**Source passage:**
Searching for the Rules of Reality

Over the last 300 years, scientists have proposed, tested, and updated their explanations of the universe and how things such as gravity and light work. The problem is that all of the effort has led to a place where we now have two sets of rules to describe what we see in different parts of the same reality: classical physics and quantum physics.

In 1687, Newton's "laws" laid the foundation for the science of classical physics. Along with James Maxwell's theories of electricity and magnetism from the late 1800s and Albert Einstein's theories of relativity from the early 1900s, classical physics has been tremendously successful in explaining the large-scale things that we see, such as the movement of planets and galaxies and apples falling from trees. It has served us so well that we are able to calculate the orbits for our satellites and even to put humans on the moon.

**Data provided:**
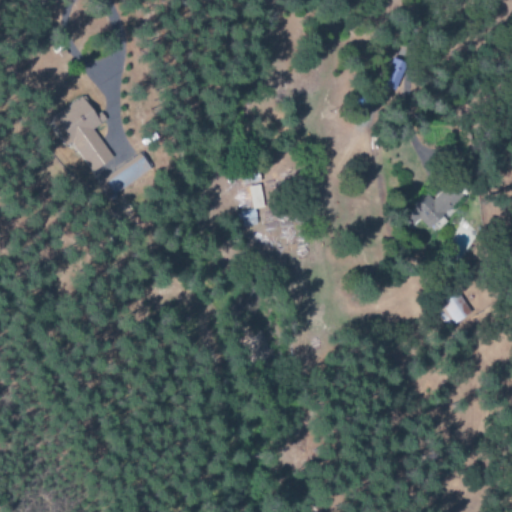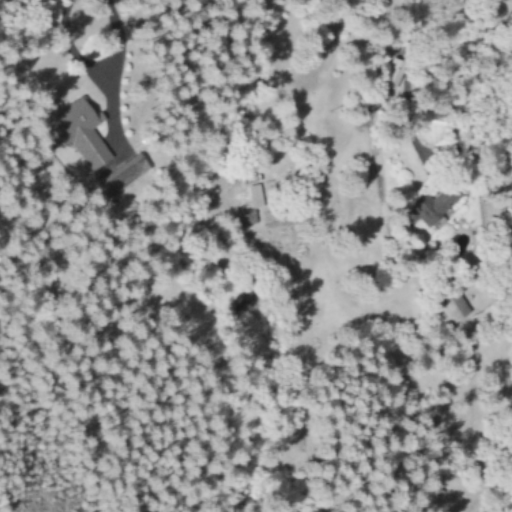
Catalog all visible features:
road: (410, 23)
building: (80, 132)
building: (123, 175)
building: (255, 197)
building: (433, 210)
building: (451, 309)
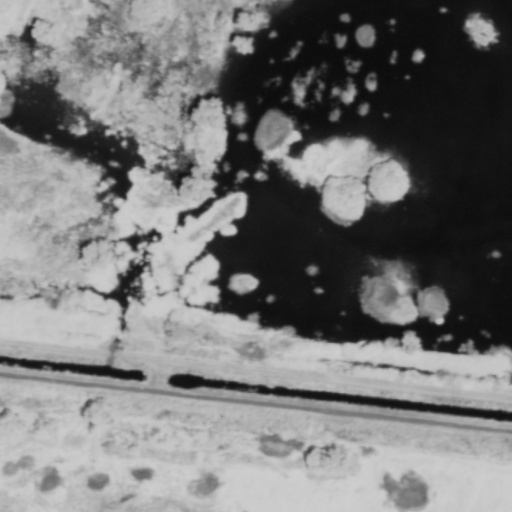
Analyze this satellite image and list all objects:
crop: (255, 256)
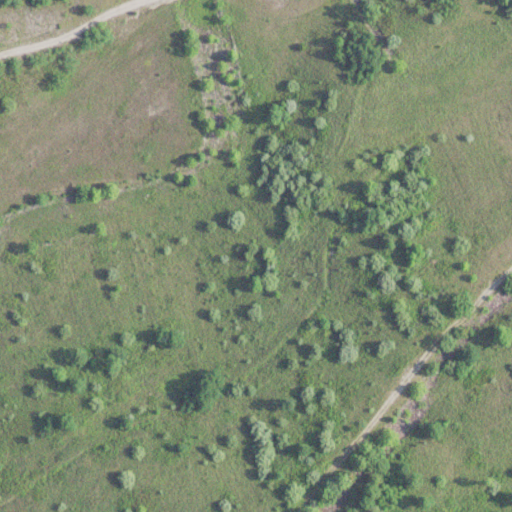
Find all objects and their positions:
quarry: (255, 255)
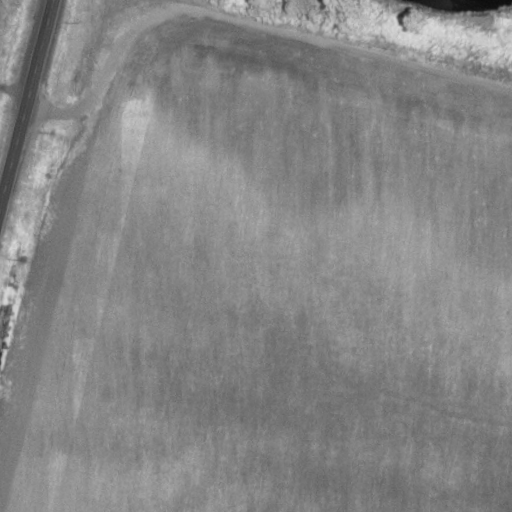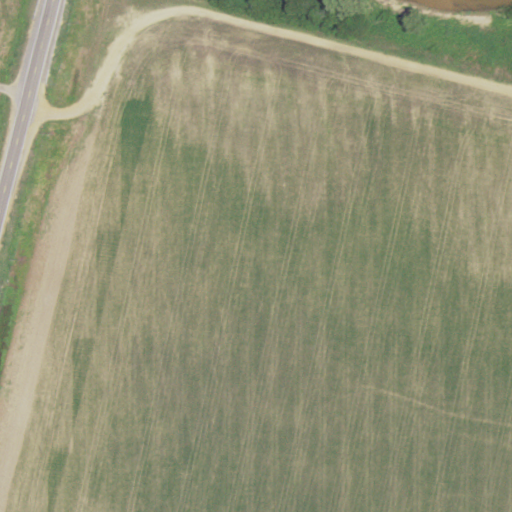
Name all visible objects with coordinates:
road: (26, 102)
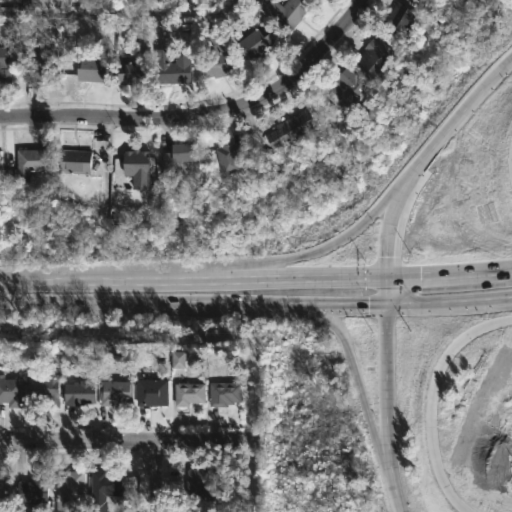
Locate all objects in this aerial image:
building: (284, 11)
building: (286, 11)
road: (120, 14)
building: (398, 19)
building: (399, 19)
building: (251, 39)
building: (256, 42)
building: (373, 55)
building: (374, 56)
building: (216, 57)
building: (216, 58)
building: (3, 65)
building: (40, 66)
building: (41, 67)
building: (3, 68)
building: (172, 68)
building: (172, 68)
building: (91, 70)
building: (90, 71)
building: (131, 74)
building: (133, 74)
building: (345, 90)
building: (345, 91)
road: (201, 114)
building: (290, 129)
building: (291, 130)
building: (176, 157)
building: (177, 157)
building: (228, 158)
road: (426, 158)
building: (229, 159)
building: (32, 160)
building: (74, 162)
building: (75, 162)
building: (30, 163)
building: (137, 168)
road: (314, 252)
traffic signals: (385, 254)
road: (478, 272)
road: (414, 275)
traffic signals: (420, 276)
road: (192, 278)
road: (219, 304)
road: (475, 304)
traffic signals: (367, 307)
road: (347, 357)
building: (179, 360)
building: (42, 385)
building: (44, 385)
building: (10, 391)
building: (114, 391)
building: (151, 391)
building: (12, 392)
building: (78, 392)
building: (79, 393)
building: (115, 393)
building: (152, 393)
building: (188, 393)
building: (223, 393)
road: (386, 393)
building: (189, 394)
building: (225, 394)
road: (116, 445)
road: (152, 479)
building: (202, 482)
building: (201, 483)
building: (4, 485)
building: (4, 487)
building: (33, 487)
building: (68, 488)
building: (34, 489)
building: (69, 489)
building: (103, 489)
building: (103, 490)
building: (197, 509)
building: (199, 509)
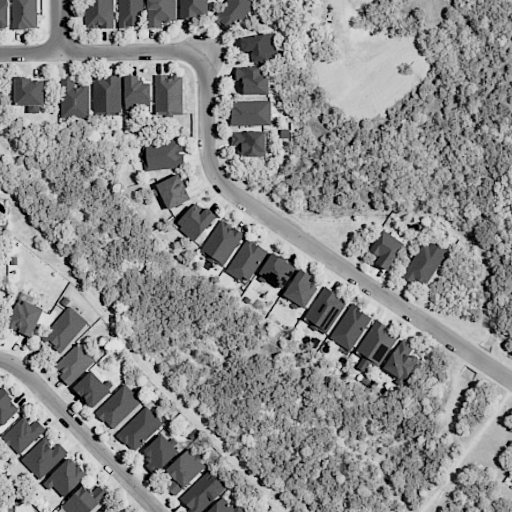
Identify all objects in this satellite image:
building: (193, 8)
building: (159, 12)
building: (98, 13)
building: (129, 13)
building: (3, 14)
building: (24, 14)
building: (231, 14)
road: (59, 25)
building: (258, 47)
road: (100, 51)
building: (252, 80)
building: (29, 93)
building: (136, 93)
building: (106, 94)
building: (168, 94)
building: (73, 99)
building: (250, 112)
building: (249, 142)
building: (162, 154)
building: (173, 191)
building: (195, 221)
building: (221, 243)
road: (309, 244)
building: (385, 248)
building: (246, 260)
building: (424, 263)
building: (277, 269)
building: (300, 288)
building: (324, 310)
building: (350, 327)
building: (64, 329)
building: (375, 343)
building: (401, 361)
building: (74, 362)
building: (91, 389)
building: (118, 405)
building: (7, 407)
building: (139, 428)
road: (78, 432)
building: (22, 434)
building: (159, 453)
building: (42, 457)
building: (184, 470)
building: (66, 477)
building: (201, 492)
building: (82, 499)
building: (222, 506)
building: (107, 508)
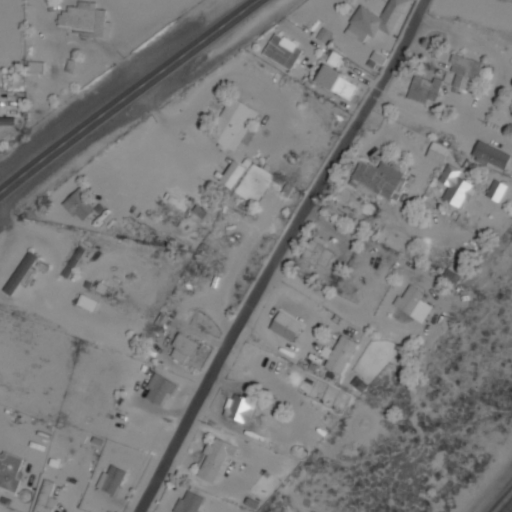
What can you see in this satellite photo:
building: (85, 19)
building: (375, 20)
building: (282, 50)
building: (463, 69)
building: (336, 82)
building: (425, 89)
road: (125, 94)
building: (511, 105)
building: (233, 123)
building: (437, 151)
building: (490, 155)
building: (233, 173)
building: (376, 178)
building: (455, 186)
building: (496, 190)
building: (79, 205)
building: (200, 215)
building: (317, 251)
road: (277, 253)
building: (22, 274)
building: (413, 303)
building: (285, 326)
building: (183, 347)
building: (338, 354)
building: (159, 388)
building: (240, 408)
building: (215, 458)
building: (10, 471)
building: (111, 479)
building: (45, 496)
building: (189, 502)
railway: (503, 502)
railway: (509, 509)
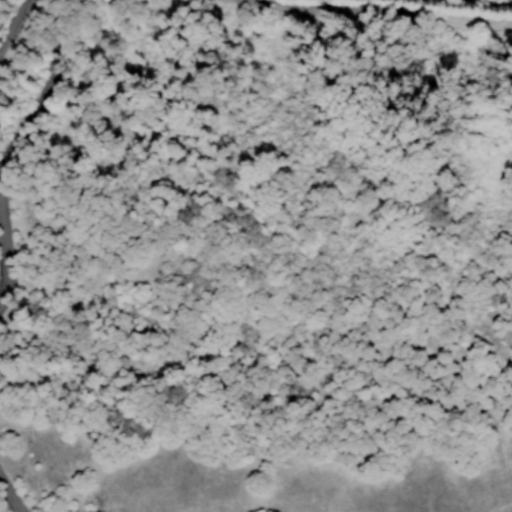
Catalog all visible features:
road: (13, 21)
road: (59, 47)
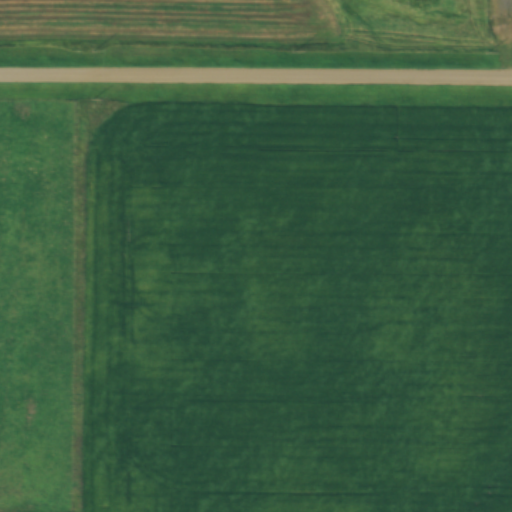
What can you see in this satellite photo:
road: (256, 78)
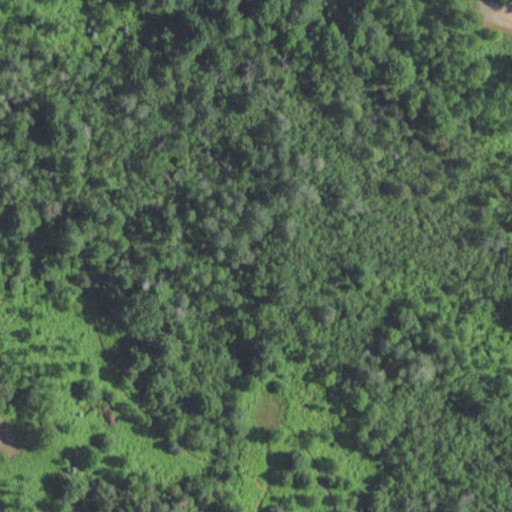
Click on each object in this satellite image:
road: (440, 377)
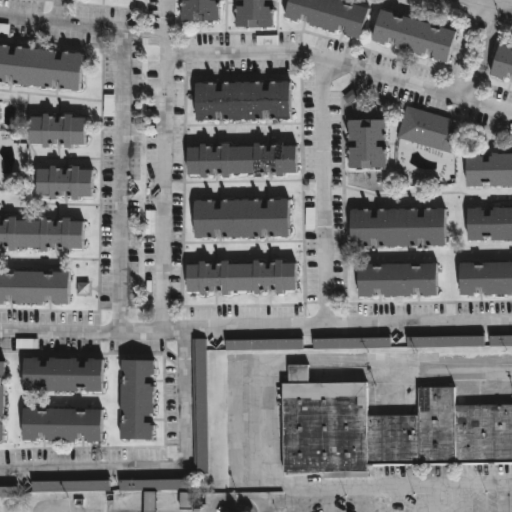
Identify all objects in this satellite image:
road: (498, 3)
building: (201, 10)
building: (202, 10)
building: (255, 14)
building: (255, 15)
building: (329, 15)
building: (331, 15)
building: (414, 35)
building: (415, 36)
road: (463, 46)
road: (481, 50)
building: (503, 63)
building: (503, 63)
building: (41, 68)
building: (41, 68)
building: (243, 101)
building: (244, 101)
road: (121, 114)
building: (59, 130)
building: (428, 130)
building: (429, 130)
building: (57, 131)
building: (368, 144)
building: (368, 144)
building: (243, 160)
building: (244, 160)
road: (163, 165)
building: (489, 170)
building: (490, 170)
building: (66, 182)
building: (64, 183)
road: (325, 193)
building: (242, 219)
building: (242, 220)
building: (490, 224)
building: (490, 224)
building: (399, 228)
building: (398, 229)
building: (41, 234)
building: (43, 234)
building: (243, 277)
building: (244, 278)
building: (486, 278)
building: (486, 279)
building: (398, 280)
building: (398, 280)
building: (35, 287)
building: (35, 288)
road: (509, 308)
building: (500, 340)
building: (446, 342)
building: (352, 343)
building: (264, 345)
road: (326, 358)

**Required tasks:**
a – According to the passage above on the rules of reality, in what year did Newton's laws lay the foundation for classical physics?
b – Continue the passage above on the rules of reality, starting after its final sentence.

**Written answers:**
a – 1687

b –
During the early 1900s, however, scientific advances showed us two places in nature where Newton's laws just don't seem to work: the very large world of galaxies and the very small one of quantum particles. Before that time, we simply didn't have the technology to watch the way atoms behave during the birth of a distant star or to peer into the subatomic universe. In both these large and small realms, scientists began to see things that couldn't be explained by classical physics.

Sometimes, for example, quantum energy shows itself as particles and acts just in the way particles are supposed to act. When it does, it follows the physical rules that scientists use to describe individual "things," the world seems right, and everyone is happy. At other times, however, quantum energy seems to defy those laws. It can appear in multiple places at the same time, communicate with the past from the present, and even change from a particle "thing" to an invisible wave of "non-things" to accommodate the situation. And this is the behavior that changes everything.

Because we're made of the same stuff that seems to violate the rules describing our world, its behavior also changes the rules that describe us and who we believe we are in the world. A new kind of physics--quantum physics--had to be developed that would explain these exceptions.

The difference in the way that the quantum and the everyday worlds seem to work has created two schools of thought among scientists. Each has its own theories to support it. The great challenge that remains is to marry these two different lines of thinking into a single view of the universe, a unified theory.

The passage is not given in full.